Bilingual recordings: Eight Poems by Aicha Bassry

translated by Eric Sellin & Mbarek Sryfi

 

On the Edges of Autumn

I shall close death’s doors.
I am the autumn’s last flower.
Edith Södergran

 

My body is like algae
Exhausted by the night’s diving.
Gather me up in your blueness
That I might float on the surface of your sleep –
A purple dream.
Perhaps,
Perhaps a plant shall bloom
On the edges of autumn.

 

Nothing . . .

 On the outskirts of autumn,
I searched for what remained of the almond milk taste
In my mouth.
. . . . . . . . . . .
Someone has chewed life with my mouth,
But didn’t share the nectar with me.

  

The Winter Wasn’t Late

Eugene, this is my tale,
A tale of a fiery autumn.
– N. Inoue, Japanese poet

Nature has taken its toll on my body,
"Relentlessly, dauntlessly.
It is I who slipped away from my autumn
And slept on green grass.
For one passionate moment
I believed that winter was late in coming.

  

Let’s Believe in the Beginning of Autumn

Let us believe in the beginning of the cold season,
Let us believe in the ruin of the gardens of the mind . . .
And in caged seeds . . .
—Forugh Farrokhzad

In the forties,
That is, in middle age,
No roses in the garden charm us.
In the forties,
Birds abandon their nests,
And the numbers grow rusty in our memory.
In the forties,
The moon shifts its shadow’s gaze away from the window,
So that your dying flame is not reflected in its eyes.
Even the sun
Has not read your horoscope as it used to every morning –
The sun does not have the mirror’s courage
To reveal to you the beginning of autumn.

 

With the Scent of the Rain by worldlittoday

With the Scent of the Rain 

Were I to leave this body,
Just remove it . . .
Decomposing matter does not concern me.
I give you my heart;
The dead do not love.
I give you my eyes;
The dead do not cry.
I give you my womb;
The dead do not procreate . . .
Just leave me my lungs:
For I love the scent of the earth
When the first showers arrive. 

 

The Beach Departs

The sun has gathered up its skirts and left.
The waves have collected their foam and left.
The sand has shaken off what remained of the day’s footsteps
And left.
Even the seagulls
– Though wet with longing for twilight –
Will leave for their nests . . .
And I, alone,
Secretly elude death,
Abetted by the soul
But not by the body.

  

With Urgency

No one has desired me
– with urgency – as death has.
I have lived many lives in my metaphors.
That is how I extended life
And forged a small eternity for myself.

  

Confusion

I do not like death,
Nor does life entice me.
So, Oh Allah, give me
A diaphanous shroud from the sky
In which to bury this “in-between.”

  

English readings of Bassry's eight poems (Read by Eric Sellin)

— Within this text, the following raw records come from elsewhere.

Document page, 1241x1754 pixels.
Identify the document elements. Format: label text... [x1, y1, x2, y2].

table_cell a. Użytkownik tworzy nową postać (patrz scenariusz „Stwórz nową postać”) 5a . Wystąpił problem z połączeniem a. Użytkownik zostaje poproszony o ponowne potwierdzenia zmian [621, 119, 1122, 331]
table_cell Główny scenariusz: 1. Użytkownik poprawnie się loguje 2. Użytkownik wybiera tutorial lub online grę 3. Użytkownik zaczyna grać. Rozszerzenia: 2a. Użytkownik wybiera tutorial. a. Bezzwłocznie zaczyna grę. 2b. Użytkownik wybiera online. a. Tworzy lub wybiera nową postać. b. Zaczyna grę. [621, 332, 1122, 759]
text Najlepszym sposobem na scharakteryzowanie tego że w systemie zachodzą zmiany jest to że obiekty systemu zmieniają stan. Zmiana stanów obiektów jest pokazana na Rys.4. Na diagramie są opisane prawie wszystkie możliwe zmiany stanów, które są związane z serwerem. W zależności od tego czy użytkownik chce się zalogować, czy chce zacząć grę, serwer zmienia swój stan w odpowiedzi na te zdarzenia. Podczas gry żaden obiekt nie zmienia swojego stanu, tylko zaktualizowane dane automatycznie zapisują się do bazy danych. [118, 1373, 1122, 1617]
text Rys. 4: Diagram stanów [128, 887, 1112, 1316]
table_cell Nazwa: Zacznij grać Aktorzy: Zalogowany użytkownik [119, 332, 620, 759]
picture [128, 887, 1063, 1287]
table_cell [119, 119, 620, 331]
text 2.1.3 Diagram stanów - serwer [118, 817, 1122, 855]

Translations from the Arabic
By Mbarek Sryfi & Eric Sellin

Editorial note: From khulwatu al tayr (The bird’s seclusion), copyright © 2010 by Aicha Bassry. Translations copyright © 2012 by Mbarek Sryfi & Eric Sellin.


Photo by Antonio Reyes

Aicha Bassry was born in Ben Ahmad, Morocco in 1969. Her publications include massā’āt (2000; Evenings); araqu al-malā’ikah (2003; Angels’ insomnia); laylah sari`atu al `atab (2007; A fragile night); and khulwatu al tayr (2010; The bird’s seclusion), from which the present extracts are taken. Her poems have also been translated into Spanish, French, Turkish, and Italian.

Eric Sellin, professor emeritus at Tulane University (New Orleans), now lives in Philadelphia. His translations have appeared in dozens of journals and anthologies, including New Directions, The Heinemann Book of African Women’s Poetry, and The Literary Review. A frequent contributor to WLT, Sellin also served on the jury for the 1984 Neustadt Prize.

Mbarek Sryfi is a lecturer in Arabic at the University of Pennsylvania where he is completing a PhD in modern Arabic literature. He is also an adjunct assistant professor at Mercer County Community College in New Jersey and currently is a visiting lecturer at Swarthmore College. His translations from the Arabic have appeared in CELAAN Review and Metamorphoses.